_SOURCE PASSAGE_
-.-.-

The respondent’s employment with the appellant was communicated to him by letter dated 30th January 1987. He was appointed Senior Internal Auditor a position he held until 30th October, 1989, when he was elevated to the position of Pensions and Properties Officer PA.1, which he held until his purported retirement on 31st October, 1994. The respondent’s case as pleaded and according to his oral testimony was that in his position the provisions of the Kenya Ports Authority Revised Staff Regulations and The Kenya Ports Authority (Pensions) Regulations 1983, both of which documents were subject to amendments from time to time, applied to him.
The relevant provisions of the former are regulations B.11 and 15 while those of the latter are rule 6 of Legal Notice No.77 of 20th May 1983.
The respondent’s case was that the appellant did not adhere to the foregoing provisions when it retired him. Regulation B15 provides in the marginal note as follows:
“Retirement of pensionable employees.”

-.-.-

Collected data entries
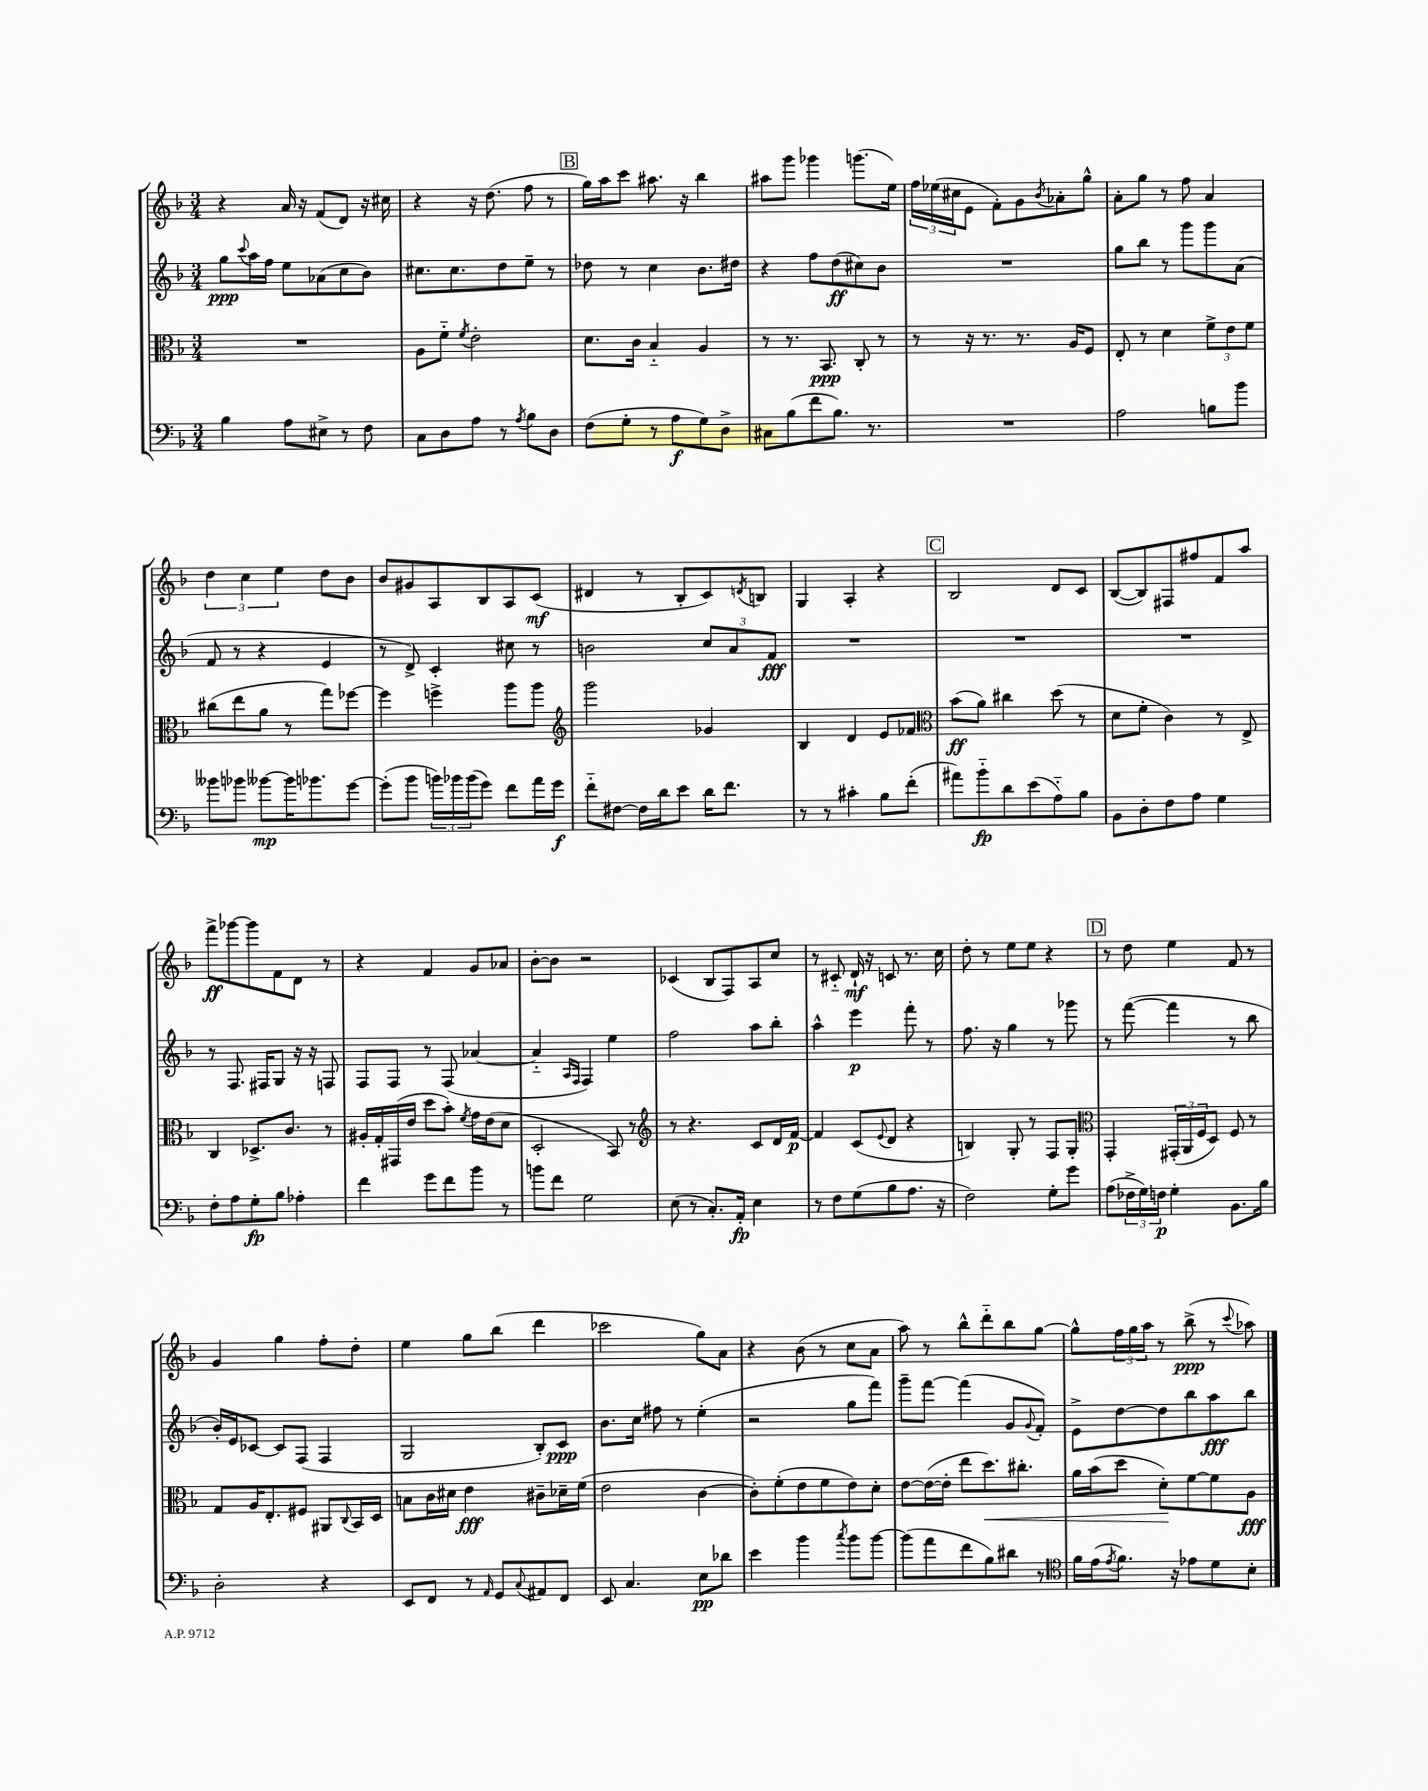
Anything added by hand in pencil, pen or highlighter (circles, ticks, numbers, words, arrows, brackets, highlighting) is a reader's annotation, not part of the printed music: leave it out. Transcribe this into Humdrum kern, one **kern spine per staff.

**kern	**kern	**kern	**kern
*staff4	*staff3	*staff2	*staff1
*clefF4	*clefC3	*clefG2	*clefG2
*k[b-]	*k[b-]	*k[b-]	*k[b-]
*M3/4	*M3/4	*M3/4	*M3/4
4B-	2.r	8gg	4r
.	.	8qqccc	.
.	.	16aa	.
.	.	16ff	.
8A	.	8ee	16a
.	.	.	16r
8E#^	.	(8a-	(8f
8r	.	8cc	8d)
8F	.	8b-)	16r
.	.	.	16cc#
=	=	=	=
8C	8A	8.cc#	4r
8D	8f'~	.	.
.	.	8.cc#	.
.	8qf	.	.
8A	2e'	.	16r
.	.	.	(8.dd
8r	.	8dd	.
8qA	.	.	.
8B-	.	8ee~	8ff
8D	.	8r	8r
=	=	=	=
(8F	8.d	8dd-	16gg)
.	.	.	16aa
8G'	.	8r	8ccc
.	16c	.	.
8r	4B-'~	4cc	8.aa#
8A	.	.	.
.	.	.	16r
8G)	4A	8.b-	4bb-
8D^	.	.	.
.	.	16dd#	.
=	=	=	=
8C#	8r	4r	8aa#
(8B-	8.r	.	8ggg
8f	.	8ff	4ggg-
.	8.BB-	.	.
8.B-)	.	(8dd	.
.	8C'	8cc#)	(8.ggg
8.r	.	.	.
.	8r	8b-	.
.	.	.	16ee)
=	=	=	=
2.r	8r	2.r	24ff
.	.	.	(24ee-
.	.	.	24cc#
.	16r	.	8e
.	8.r	.	.
.	.	.	8f')
.	8.r	.	8g
.	.	.	8qb-
.	.	.	8a-'
.	16A	.	.
.	8F	.	8gg^^
=	=	=	=
2A	8E'	8gg	8a'
.	8r	8bb-	8gg
.	4d	8r	8r
.	.	8ggg	8ff
8B	12f^	8ggg	4a
.	12e	.	.
8b-	.	(8a	.
.	12f	.	.
=	=	=	=
8b--	(8cc#	8f	6dd
8b-	8ee	8r	.
.	.	.	6cc
[8b--	8a	4r	.
.	.	.	6ee
16b--]	8r	.	.
8.b-	.	.	.
.	8gg)	4e	8dd
[8g	[8ff-	.	8b-
=	=	=	=
(8g']	4ff-]	8r	8b-
8b-	.	8d^)	8g#
24b)	4ff^	4c'	8A
24b-	.	.	.
(24b-	.	.	.
8g)	.	.	8B-
8f	8aa	8cc#	8A
16a	8aa	8r	(8c
16g	.	.	.
=	=	=	=
*	*clefG2	*	*
8f'~	2ggg	2b	4d#
[8F#	.	.	.
16F#]	.	.	8r
16d	.	.	.
8e	.	.	8B-'
16d	4g-	12cc	8c)
8.f	.	.	.
.	.	12a	.
.	.	.	8qd
.	.	.	8B
.	.	12f	.
=	=	=	=
8r	4B-	2.r	4G
8r	.	.	.
4c#'	4d	.	4A'
8B-	8e	.	4r
(8f'	8f-	.	.
=	=	=	=
*	*clefC3	*	*
8a#)	(8b-	2.r	2B-
8b-'~	8a)	.	.
8d	4cc#	.	.
(8e	.	.	.
8A'~)	(8dd	.	8d
8B-	8r	.	8c
=	=	=	=
8BB-	8d	2.r	([8B-
8D'	8f'	.	8B-])
8F	4c)	.	8F#
8A	.	.	8ff#
4G	8r	.	8f
.	8E^	.	8aa
=	=	=	=
8F'	4C	8r	8fff^
8A	.	8.F	[8ggg-
8G'	8.D-^	.	8ggg-]
.	.	16F#	.
8B-	.	8G	8f
.	8.c	.	.
4A-'	.	16r	8d
.	.	16r	.
.	8r	8F	8r
=	=	=	=
4f	16A#'	8F	4r
.	16G'	.	.
.	(16GG#	8F	.
.	16e	.	.
8g	8dd	8r	4f
8f	8b-')	(8F	.
.	8qf	.	.
8b-	16g	[4a-	8g
.	(16e	.	.
8r	8d	.	8a-
=	=	=	=
8b	2D'	4a-'~]	[8b-'
8f	.	.	8b-]
.	.	16qqA	.
.	.	16qqF	.
2G	.	4F)	2r
.	8BB-)	4ee	.
.	8r	.	.
=	=	=	=
*	*clefG2	*	*
(8E	8r	2ff	(4c-
8r	4.r	.	.
8.C')	.	.	8B-
.	.	.	8F)
16AA'	.	.	.
4E	8c	8aa	8A
.	16d	8bb-'	8cc
.	[16f	.	.
=	=	=	=
8r	4f]	4aa^^	8r
8F	.	.	8c#'~
(8G	(8c	4eee	16d`
.	.	.	16r
.	8qqe	.	.
8B-	8d	.	8c
8.A	4r	8fff'	8.r
.	.	8r	.
16r	.	.	16cc
=	=	=	=
2F)	4B)	8.ff	8dd'
.	.	.	8r
.	.	16r	.
.	8G'	4gg	8ee
.	8r	.	8ee
8G'	8F	8r	4r
8g	8G'	8ggg-	.
=	=	=	=
*	*clefC3	*	*
(8A	4GG'	8r	8r
24F-^	.	([8fff	8dd
24G)	.	.	.
24F	.	.	.
4G'	(24GG#'	4fff]	4ee
.	24AA	.	.
.	24F	.	.
.	8D)	.	.
8.BB-	8F	8r	8f
.	8r	8bb-	8r
16B-	.	.	.
=	=	=	=
2D'	8G	16b-')	4g
.	.	16e	.
.	16A	[8c-	.
.	8.E'	.	.
.	.	8c-]	4gg
.	8F#	(8F	.
4r	8AA#	4F	8ff'
.	8qqC	.	.
.	16BB-	.	8dd'
.	16D	.	.
=	=	=	=
8EE	8B	2G	4ee
8FF	16c	.	.
.	16d#	.	.
8r	4e	.	8gg
16qqAA	.	.	.
8GG	.	.	(8bb-
8qqC	.	.	.
8AA#	8c#~	8B-')	4ddd
8FF	16d-~	8c	.
.	(16f	.	.
=	=	=	=
8EE	2e	8.b-	2ccc-
4.C	.	.	.
.	.	16cc	.
.	.	8ff#	.
.	.	8r	.
8E	[4c	(4ee'	8gg)
8d-	.	.	8a
=	=	=	=
4e	8c'])	2r	4r
.	(8f'	.	.
4b-	8e	.	(8b-
.	8f	.	8r
8qcc	.	.	.
8b-	8e)	8gg	8cc
[8b-	8d'	8fff)	8a
=	=	=	=
(8b-]	[8e	8ggg~	8aa)
8a	(16e_	[8fff	8r
.	16e']	.	.
8f	8ee	(4fff]	8bb-^^
8B-)	8.dd)	.	8ddd'~
8d#	.	8g	8bb-
.	8.cc#'	.	.
.	.	8qqg	.
8r	.	8f')	[8gg
=	=	=	=
*clefC4	*	*	*
16f	16a	8e^	8gg^^]
(16e	(16b-	.	.
8qe	.	.	.
8.f)	8dd	[8dd	24ff
.	.	.	24gg
.	.	.	24aa
.	8d')	8dd]	8r
16r	.	.	.
8e-	[8f	8bb-	(8bb-^
8d	8f]	8aa	8r
.	.	.	8qqccc
8B-'	8A	8bb-	8aa-)
==	==	==	==
*-	*-	*-	*-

-.-.-

_WHAT IS BEING ASKED_
Continue the passage about the Kenya Ports Authority retirement dispute from the point where it stops.

_RESULT FOR THIS TASK_
It was common ground that the respondent was a pensionable employee and therefore the regulation applied to him. The regulation as material, provides:
“B 15 (a) A pensionable employee will be permitted, and may be required, subject to the provisions of Staff Regulation B.11l to retire from the service of the Authority in the circumstances set out in the Kenya Ports Authority (Pensions) Regulations 1983 conferring retiring benefits. Notice of retirement of a pensionable employee must be given by either party not less than three months prior to the date on which the employee is to cease duty.”
Our reading of that regulation reveals that it permits both the employee and the employer to exercise the right of retirement. As regards the employee he has the right to notify the employer of his desire to retire. Conversely, the employer is at liberty to ask the employee to retire. In both cases, the retirement is subject to the provisions of regulation B.11 of the Staff Regulations which as material, provides that:
“B 11 (a)” if it appears to the Managing Director that there is a reason why an employee who holds a pensionable office in Grade PA 4 and above should be called upon to retire from the service of the Authority on the grounds that he has reached the age at which he can lawfully be retired to retire from the public service under the provisions of the appropriate pensions legislation, the Managing Director will advise the employee that compulsory retirement is under consideration and ask the employee if he wishes to make any representations of a personal nature on such a step. This paragraph does not apply to officers called upon to retire on attaining full retiring age of 55 years”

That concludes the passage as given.